→ **Goal of the exercise**
Each line that includes "video" must be copied from the records.

→ **The data**
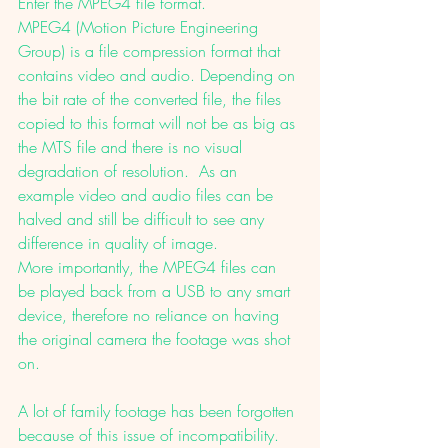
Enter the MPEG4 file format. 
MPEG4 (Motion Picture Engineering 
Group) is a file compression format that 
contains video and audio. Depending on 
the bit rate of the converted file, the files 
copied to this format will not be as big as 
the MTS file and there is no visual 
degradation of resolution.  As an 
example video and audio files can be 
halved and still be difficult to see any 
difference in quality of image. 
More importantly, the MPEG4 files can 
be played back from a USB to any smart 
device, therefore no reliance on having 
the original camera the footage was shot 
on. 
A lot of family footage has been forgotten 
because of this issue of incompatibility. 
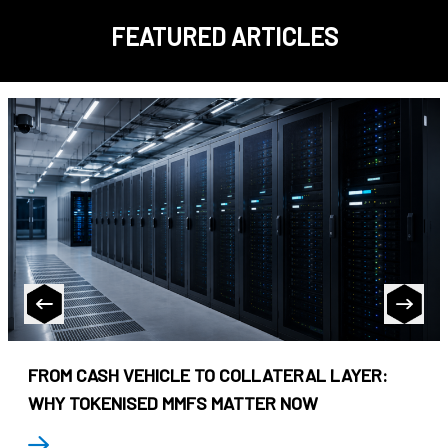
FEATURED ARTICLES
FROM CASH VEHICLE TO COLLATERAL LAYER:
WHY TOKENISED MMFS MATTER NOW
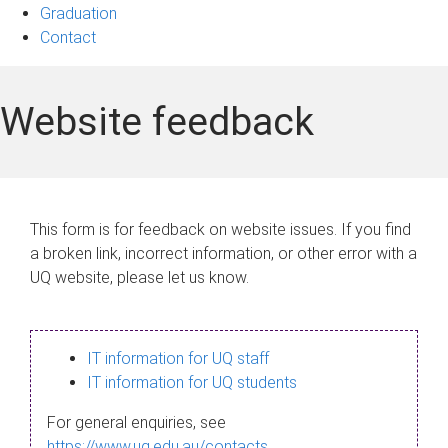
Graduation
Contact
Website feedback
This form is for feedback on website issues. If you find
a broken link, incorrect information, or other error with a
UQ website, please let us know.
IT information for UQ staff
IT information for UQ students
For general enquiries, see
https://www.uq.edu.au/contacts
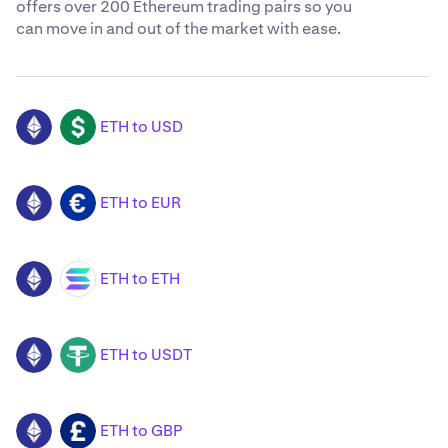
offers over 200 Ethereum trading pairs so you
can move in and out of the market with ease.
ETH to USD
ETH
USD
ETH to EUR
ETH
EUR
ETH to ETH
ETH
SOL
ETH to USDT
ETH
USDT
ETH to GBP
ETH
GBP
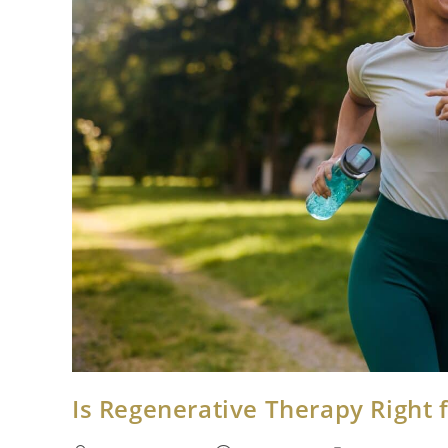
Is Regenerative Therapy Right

* * *

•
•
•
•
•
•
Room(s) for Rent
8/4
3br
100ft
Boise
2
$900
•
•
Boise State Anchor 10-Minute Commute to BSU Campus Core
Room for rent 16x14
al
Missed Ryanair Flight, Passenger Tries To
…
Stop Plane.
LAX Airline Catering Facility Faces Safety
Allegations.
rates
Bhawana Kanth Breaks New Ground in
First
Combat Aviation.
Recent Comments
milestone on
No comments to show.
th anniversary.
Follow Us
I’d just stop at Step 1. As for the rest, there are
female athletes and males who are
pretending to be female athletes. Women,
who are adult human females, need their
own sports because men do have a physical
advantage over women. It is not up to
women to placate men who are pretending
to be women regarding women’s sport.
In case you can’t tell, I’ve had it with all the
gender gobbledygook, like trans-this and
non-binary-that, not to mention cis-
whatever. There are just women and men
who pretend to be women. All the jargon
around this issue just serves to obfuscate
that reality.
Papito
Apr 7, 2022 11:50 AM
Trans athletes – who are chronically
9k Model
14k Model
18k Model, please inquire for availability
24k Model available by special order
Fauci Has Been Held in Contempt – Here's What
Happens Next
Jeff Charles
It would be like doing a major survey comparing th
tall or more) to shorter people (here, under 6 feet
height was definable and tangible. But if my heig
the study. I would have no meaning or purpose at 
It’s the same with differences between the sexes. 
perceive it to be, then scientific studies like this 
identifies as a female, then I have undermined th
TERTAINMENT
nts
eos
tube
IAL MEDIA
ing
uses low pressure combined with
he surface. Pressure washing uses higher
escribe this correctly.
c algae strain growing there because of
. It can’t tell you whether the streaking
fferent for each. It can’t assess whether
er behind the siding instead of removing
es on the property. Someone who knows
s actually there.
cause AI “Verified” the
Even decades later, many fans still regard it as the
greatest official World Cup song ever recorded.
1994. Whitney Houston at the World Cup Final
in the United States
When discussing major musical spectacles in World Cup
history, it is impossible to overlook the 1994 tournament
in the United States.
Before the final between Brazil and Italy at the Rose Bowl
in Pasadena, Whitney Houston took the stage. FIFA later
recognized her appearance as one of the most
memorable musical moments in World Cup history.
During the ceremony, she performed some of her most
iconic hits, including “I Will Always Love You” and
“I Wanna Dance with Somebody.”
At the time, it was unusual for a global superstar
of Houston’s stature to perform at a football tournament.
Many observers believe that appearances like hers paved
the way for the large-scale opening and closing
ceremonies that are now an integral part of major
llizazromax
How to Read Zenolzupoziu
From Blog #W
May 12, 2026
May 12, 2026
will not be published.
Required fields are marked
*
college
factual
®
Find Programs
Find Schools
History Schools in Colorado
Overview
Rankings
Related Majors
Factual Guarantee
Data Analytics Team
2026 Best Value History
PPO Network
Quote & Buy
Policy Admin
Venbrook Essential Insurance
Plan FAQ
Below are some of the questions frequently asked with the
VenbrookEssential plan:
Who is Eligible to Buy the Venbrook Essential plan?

--

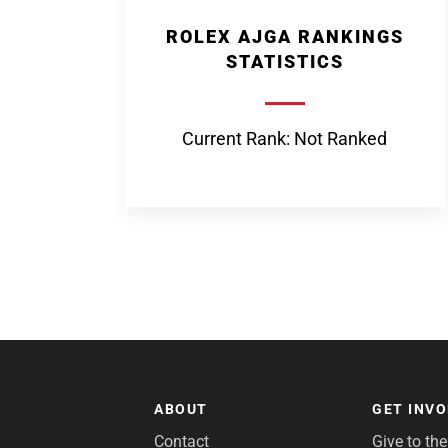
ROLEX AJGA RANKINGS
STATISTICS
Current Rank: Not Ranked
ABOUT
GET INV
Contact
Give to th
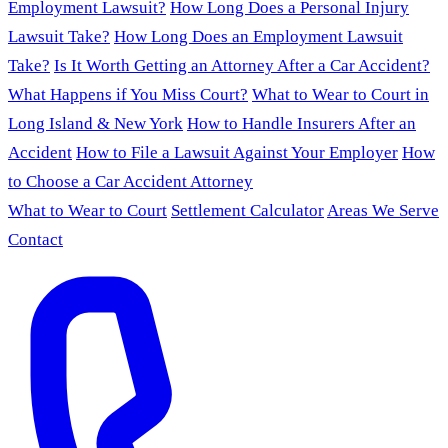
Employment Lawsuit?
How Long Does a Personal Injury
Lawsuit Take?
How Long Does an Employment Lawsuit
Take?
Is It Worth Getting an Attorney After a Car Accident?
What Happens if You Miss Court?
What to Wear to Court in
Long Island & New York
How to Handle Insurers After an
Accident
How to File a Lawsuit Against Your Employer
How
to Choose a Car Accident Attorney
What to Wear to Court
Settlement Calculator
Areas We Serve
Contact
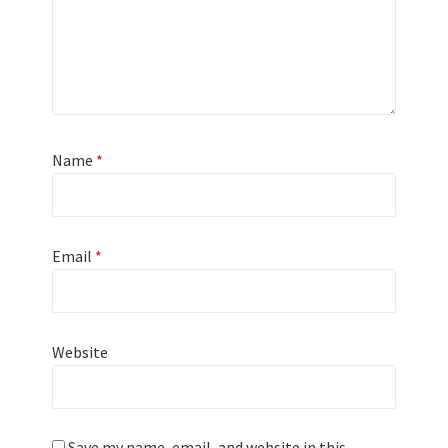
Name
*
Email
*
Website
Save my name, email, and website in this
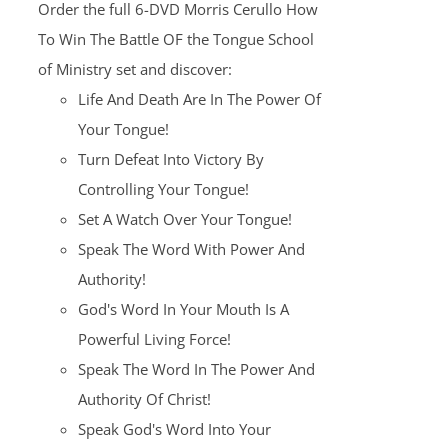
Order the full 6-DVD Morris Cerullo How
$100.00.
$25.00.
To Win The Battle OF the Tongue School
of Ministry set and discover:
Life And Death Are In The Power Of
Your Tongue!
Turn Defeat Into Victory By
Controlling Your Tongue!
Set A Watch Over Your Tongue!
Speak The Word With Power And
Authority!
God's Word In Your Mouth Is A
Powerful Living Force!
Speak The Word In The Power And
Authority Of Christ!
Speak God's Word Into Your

→ **Your solution**
contains video and audio. Depending on 
example video and audio files can be 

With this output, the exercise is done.